A Core variant of this device was also announced on July 21, 2020. It was also known as the Galaxy M01 Core for India, and Galaxy A3 Core for Africa.

==Specifications==

=== Design ===
Both devices feature a plastic frame and back panel, with a glass front display. The A01/M01 features a matte back design, while the Core variants feature a ripple pattern.

| Galaxy A01 Galaxy M01 | Galaxy A01 Core Galaxy M01 Core Galaxy A3 Core |
Black; Blue; Red;

===Hardware===

==== Display ====
The A01/M01 features a 5.7 in PLS TFT display with an HD+ resolution (720 x 1520) and an aspect ratio of 19:9, while the Core variants feature a 5.3 in PLS TFT display with an HD+ resolution (720 x 1480) and an aspect ratio of 18:9.

==== Cameras ====
The A01/M01 has a dual-camera setup arranged vertically on the left side of the phones along with the flash. The main camera is a 13 MP wide lens and the second is a 2 MP depth sensor. The main camera can record video up at 1080p @ 30 fps. A single 5 MP front-facing camera is present in a notch.

The Core variants feature a single 8 MP rear lens and a 5 MP front camera.

==== Processor and Memory ====
The A01/M01 is powered by the octa-core Qualcomm Snapdragon 439. Storage options are either 16 GB or 32 GB as well as 2 GB or 3 GB of RAM. It can be expanded via microSD up to 512 GB.

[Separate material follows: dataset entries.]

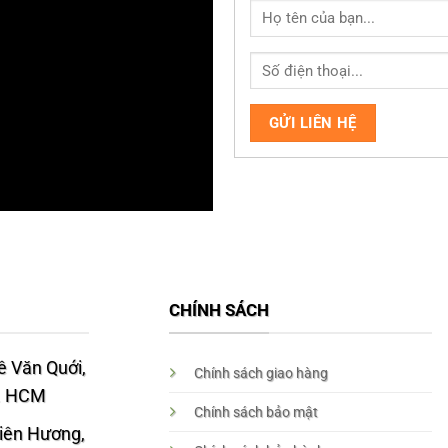
CHÍNH SÁCH
 Văn Quới,
Chính sách giao hàng
p. HCM
Chính sách bảo mật
Liên Hương,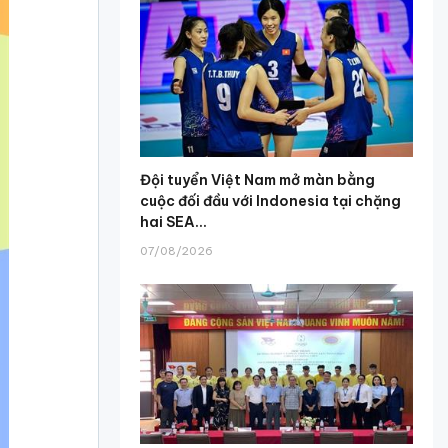
Đội tuyển Việt Nam mở màn bằng
cuộc đối đầu với Indonesia tại chặng
hai SEA...
07/08/2026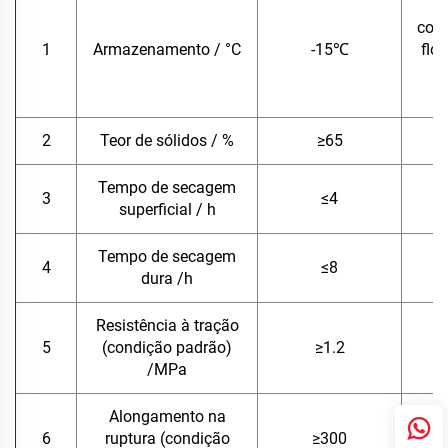
con
1
Armazenamento / °C
-15℃
flo
q
e
2
Teor de sólidos / %
≥65
Tempo de secagem
3
≤4
superficial / h
Tempo de secagem
4
≤8
dura /h
Resistência à tração
5
(condição padrão)
≥1.2
/MPa
Alongamento na
6
ruptura (condição
≥300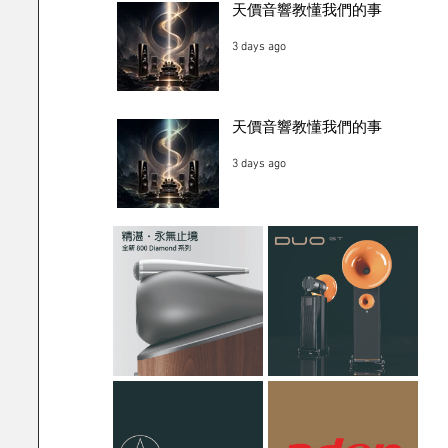
天價音響教懂我們的事
3 days ago
天價音響教懂我們的事
3 days ago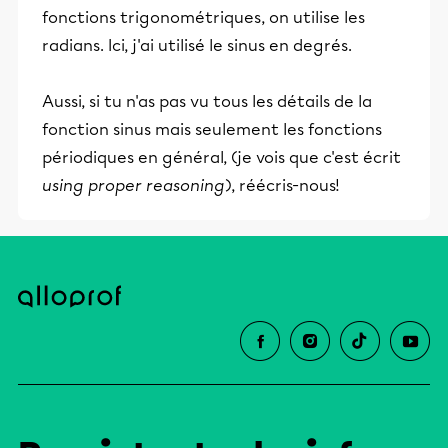
fonctions trigonométriques, on utilise les
radians. Ici, j'ai utilisé le sinus en degrés.
Aussi, si tu n'as pas vu tous les détails de la
fonction sinus mais seulement les fonctions
périodiques en général, (je vois que c'est écrit
using proper reasoning
), réécris-nous!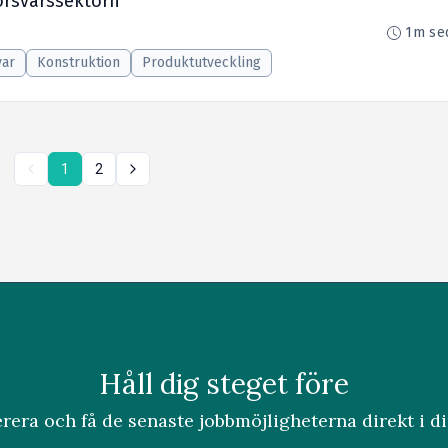
örsvarssektorn
1m se
var
Konstruktion
Produktutveckling
1
2
Håll dig steget före
era och få de senaste jobbmöjligheterna direkt i di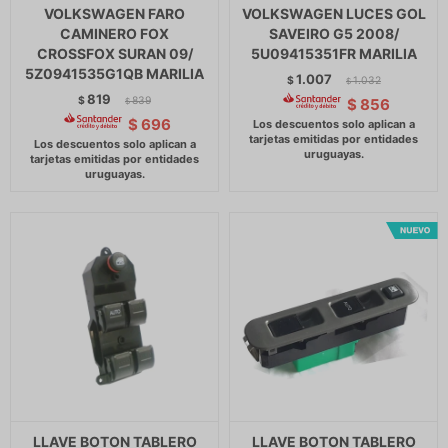
VOLKSWAGEN FARO
VOLKSWAGEN LUCES GOL
CAMINERO FOX
SAVEIRO G5 2008/
CROSSFOX SURAN 09/
5U09415351FR MARILIA
5Z0941535G1QB MARILIA
1.007
$
1.032
$
819
$
839
$
856
$
$
696
LLAVE BOTON TABLERO
LLAVE BOTON TABLERO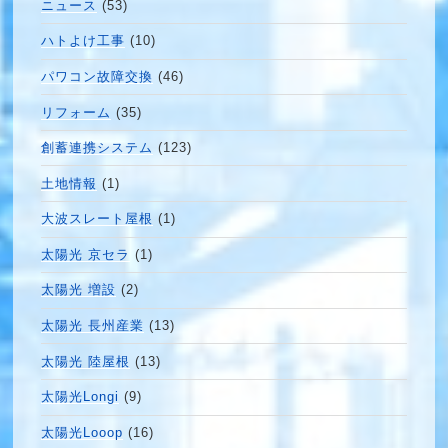
ニュース
(53)
ハトよけ工事
(10)
パワコン故障交換
(46)
リフォーム
(35)
創蓄連携システム
(123)
土地情報
(1)
大波スレート屋根
(1)
太陽光 京セラ
(1)
太陽光 増設
(2)
太陽光 長州産業
(13)
太陽光 陸屋根
(13)
太陽光Longi
(9)
太陽光Looop
(16)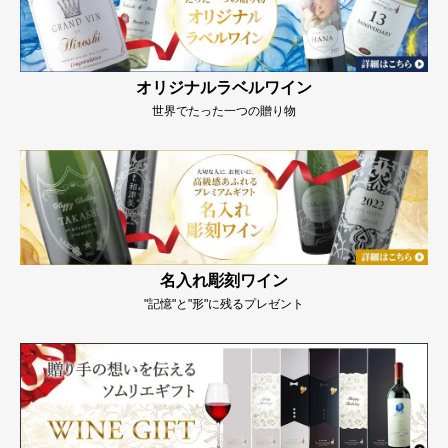
オリジナルラベルワイン
世界でたった一つの贈り物
名入れ彫刻ワイン
"記憶"と"形"に残るプレゼント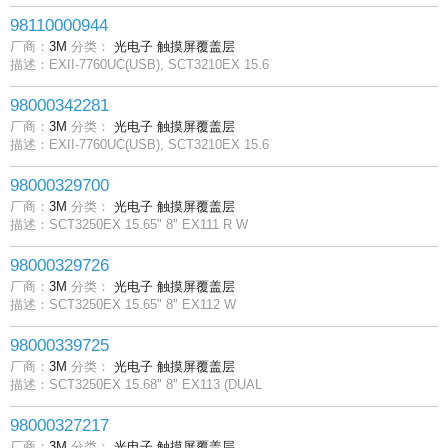
98110000944
厂商：
3M
分类：
光电子
触摸屏覆盖层
描述：EXII-7760UC(USB), SCT3210EX 15.6
98000342281
厂商：
3M
分类：
光电子
触摸屏覆盖层
描述：EXII-7760UC(USB), SCT3210EX 15.6
98000329700
厂商：
3M
分类：
光电子
触摸屏覆盖层
描述：SCT3250EX 15.65" 8" EX111 R W
98000329726
厂商：
3M
分类：
光电子
触摸屏覆盖层
描述：SCT3250EX 15.65" 8" EX112 W
98000339725
厂商：
3M
分类：
光电子
触摸屏覆盖层
描述：SCT3250EX 15.68" 8" EX113 (DUAL
98000327217
厂商：
3M
分类：
光电子
触摸屏覆盖层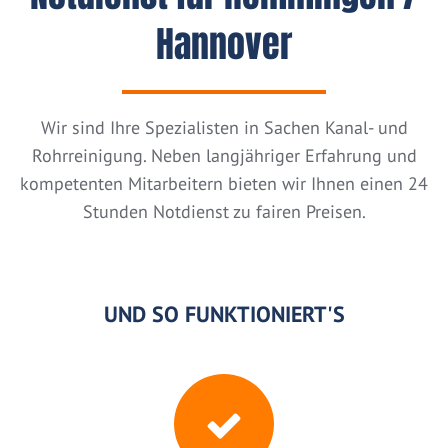
Hannover
Wir sind Ihre Spezialisten in Sachen Kanal- und
Rohrreinigung. Neben langjähriger Erfahrung und
kompetenten Mitarbeitern bieten wir Ihnen einen 24
Stunden Notdienst zu fairen Preisen.
UND SO FUNKTIONIERT'S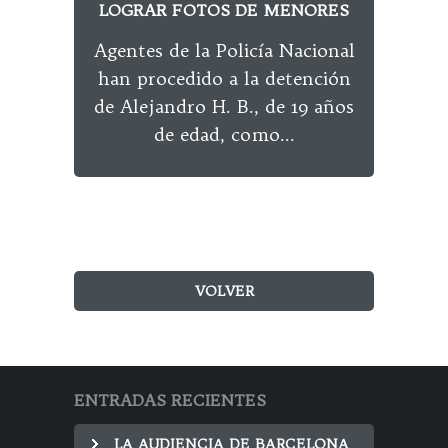
LOGRAR FOTOS DE MENORES
MO
Agentes de la Policía Nacional
han procedido a la detención
El J
de Alejandro H. B., de 19 años
3 d
de edad, como...
año
VOLVER
ENTRADAS RECIENTES
LA AUDIENCIA DE BARCELONA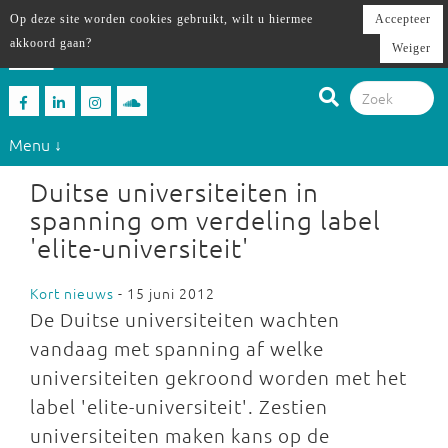
Op deze site worden cookies gebruikt, wilt u hiermee
Accepteer
akkoord gaan?
Weiger
Menu ↓
Duitse universiteiten in
spanning om verdeling label
'elite-universiteit'
Kort nieuws
- 15 juni 2012
De Duitse universiteiten wachten
vandaag met spanning af welke
universiteiten gekroond worden met het
label 'elite-universiteit'. Zestien
universiteiten maken kans op de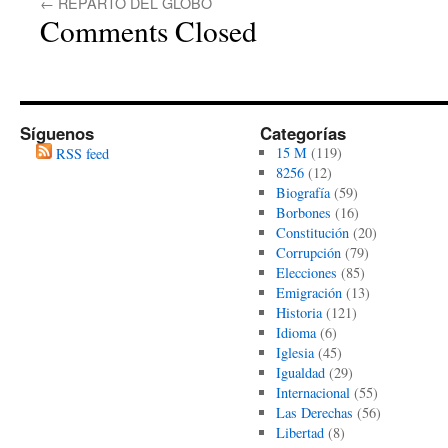
←
REPARTO DEL GLOBO
Comments Closed
Síguenos
Categorías
15 M
(119)
RSS feed
8256
(12)
Biografía
(59)
Borbones
(16)
Constitución
(20)
Corrupción
(79)
Elecciones
(85)
Emigración
(13)
Historia
(121)
Idioma
(6)
Iglesia
(45)
Igualdad
(29)
Internacional
(55)
Las Derechas
(56)
Libertad
(8)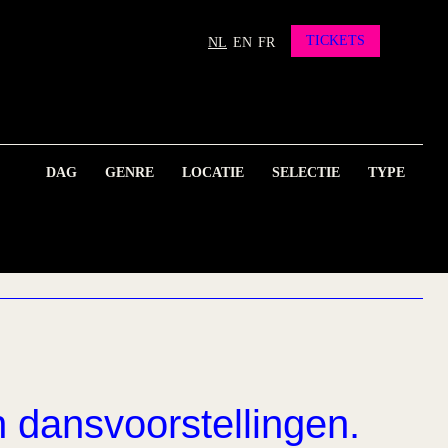
TICKETS
NL
EN
FR
DAG
GENRE
LOCATIE
SELECTIE
TYPE
n dansvoorstellingen.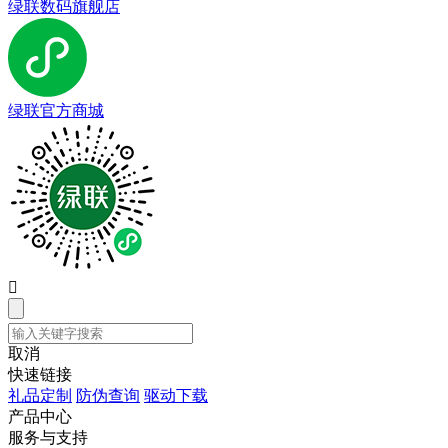
绿联数码旗舰店
绿联官方商城

取消
快速链接
礼品定制
防伪查询
驱动下载
产品中心
服务与支持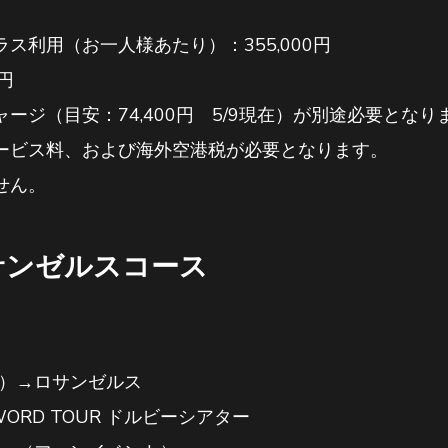
ス利用（お一人様あたり）：355,000円
円
ージ（目安：74,400円 5/9現在）が別途必要とな
ービス料、および海外空港税が必要となります。
せん。
サンゼルスコース
空機）→ロサンゼルス
L WORD TOUR ドルビーシアター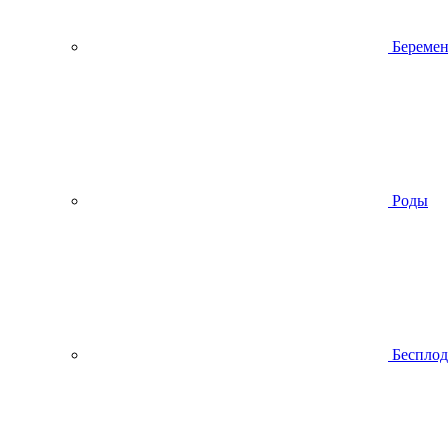
Беремен
Роды
Беспло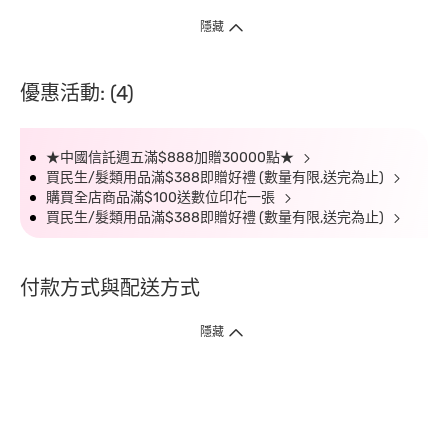
隱藏
優惠活動: (4)
★中國信託週五滿$888加贈30000點★
買民生/髮類用品滿$388即贈好禮 (數量有限,送完為止)
購買全店商品滿$100送數位印花一張
買民生/髮類用品滿$388即贈好禮 (數量有限,送完為止)
付款方式與配送方式
隱藏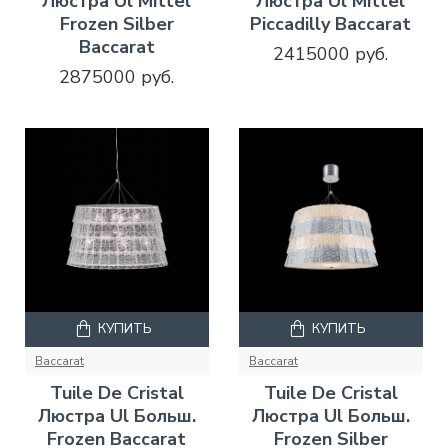
Люстра Ul Mittel
Люстра Ul Mittel
Frozen Silber
Piccadilly Baccarat
Baccarat
2415000 руб.
2875000 руб.
КУПИТЬ
КУПИТЬ
Baccarat
Baccarat
Tuile De Cristal
Tuile De Cristal
Люстра Ul Больш.
Люстра Ul Больш.
Frozen Baccarat
Frozen Silber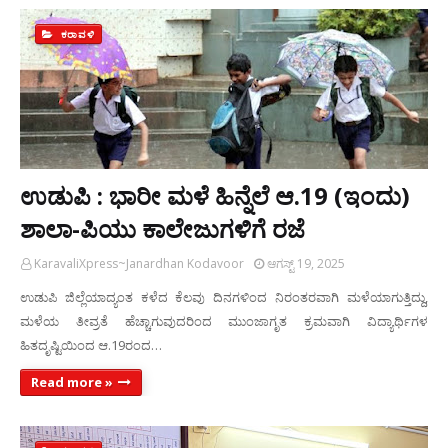
ಕರಾವಳಿ
ಉಡುಪಿ : ಭಾರೀ ಮಳೆ ಹಿನ್ನೆಲೆ ಆ.19 (ಇಂದು)
ಶಾಲಾ-ಪಿಯು ಕಾಲೇಜುಗಳಿಗೆ ರಜೆ
KaravaliXpress~Janardhan Kodavoor
ಆಗಸ್ಟ್ 19, 2025
ಉಡುಪಿ ಜಿಲ್ಲೆಯಾದ್ಯಂತ ಕಳೆದ ಕೆಲವು ದಿನಗಳಿಂದ ನಿರಂತರವಾಗಿ ಮಳೆಯಾಗುತ್ತಿದ್ದು,
ಮಳೆಯ ತೀವ್ರತೆ ಹೆಚ್ಚಾಗುವುದರಿಂದ ಮುಂಜಾಗೃತ ಕ್ರಮವಾಗಿ ವಿದ್ಯಾರ್ಥಿಗಳ
ಹಿತದೃಷ್ಟಿಯಿಂದ ಆ.19ರಂದ…
Read more »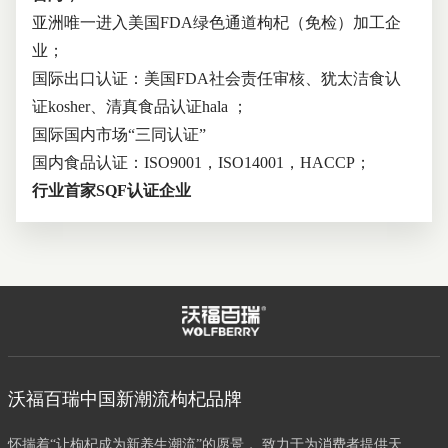
亚洲唯一进入美国FDA绿色通道枸杞（免检）加工企
业；
国际出口认证：美国FDA社会责任审核、犹太洁食认
证kosher、清真食品认证hala ；
国际国内市场“三同认证”
国内食品认证：ISO9001，ISO14001，HACCP；
行业首家SQF认证企业
沃福百瑞中国新潮流枸杞品牌
怀揣着“让枸杞成为新养生潮流”的愿景， 致力于为消费者提供天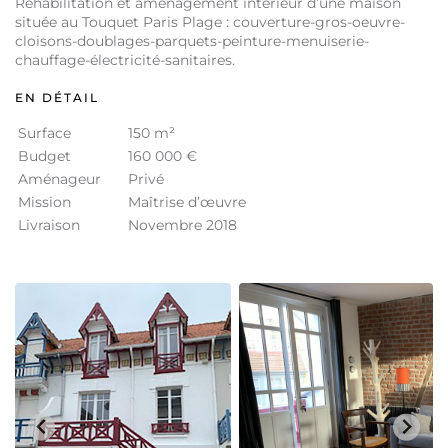
Réhabilitation et aménagement intérieur d’une maison
située au Touquet Paris Plage : couverture-gros-oeuvre-
cloisons-doublages-parquets-peinture-menuiserie-
chauffage-électricité-sanitaires.
EN DÉTAIL
Surface
150 m²
Budget
160 000 €
Aménageur
Privé
Mission
Maîtrise d’œuvre
Livraison
Novembre 2018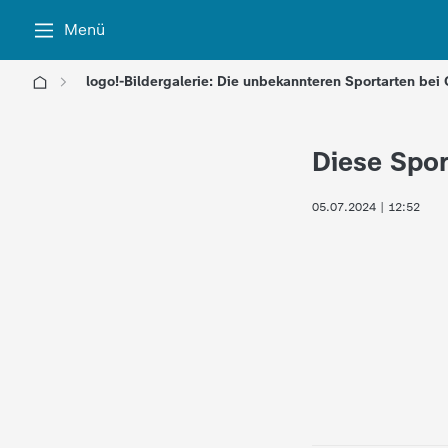
Menü
logo!-Bildergalerie: Die unbekannteren Sportarten bei
l
Diese Spor
o
05.07.2024 | 12:52
g
o
!
-
d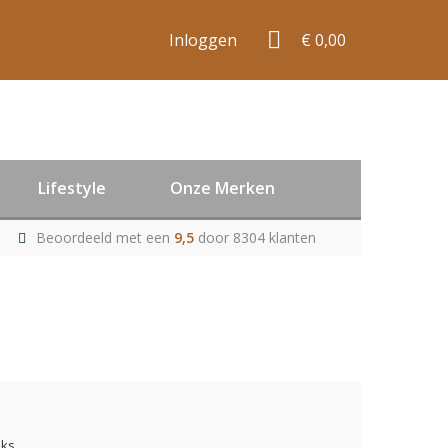
Inloggen
€ 0,00
Lifestyle
Onze Merken
Beoordeeld met een
9,5
door 8304 klanten
uks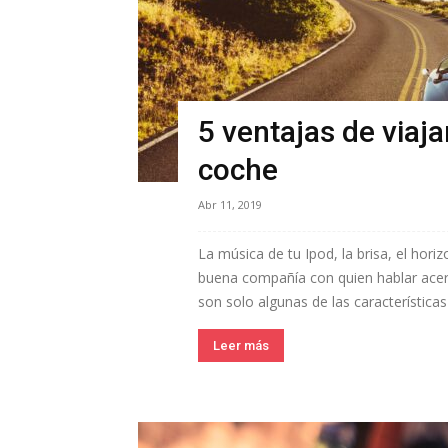
5 ventajas de viaj
coche
Abr 11, 2019
La música de tu Ipod, la brisa, el hor
buena compañía con quien hablar acer
son solo algunas de las características 
Leer más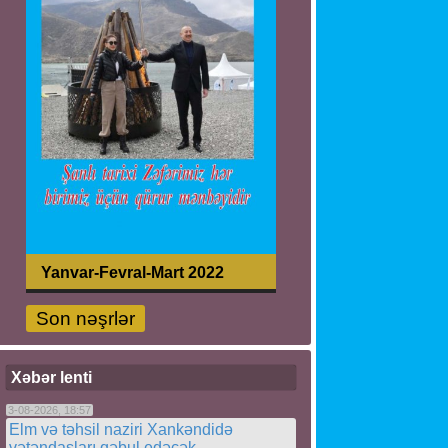
Yanvar-Fevral-Mart 2022
Son nəşrlər
Xəbər lenti
3-08-2026, 18:57
Elm və təhsil naziri Xankəndidə
vətəndaşları qəbul edəcək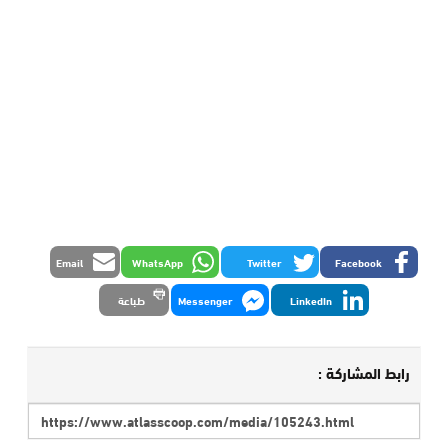
Email
WhatsApp
Twitter
Facebook
LinkedIn
Messenger
طباعة
رابط المشاركة :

The Core variants are powered by the quad-core MediaTek MT6739. Storage options are either 16 GB or 32 GB as well as 1 GB or 2 GB of RAM. It can be expanded via microSD up to 512 GB.

==== Battery ====
The A01 and all of its Core variants have a non-removable 3000 mAh battery, while the M01 have a non-removable 4000 mAh battery.

=== Software ===
All devices have Android 10 with One UI Core 2.0 pre-installed. It was eligible for 2 OS upgrades and 4 years of security updates.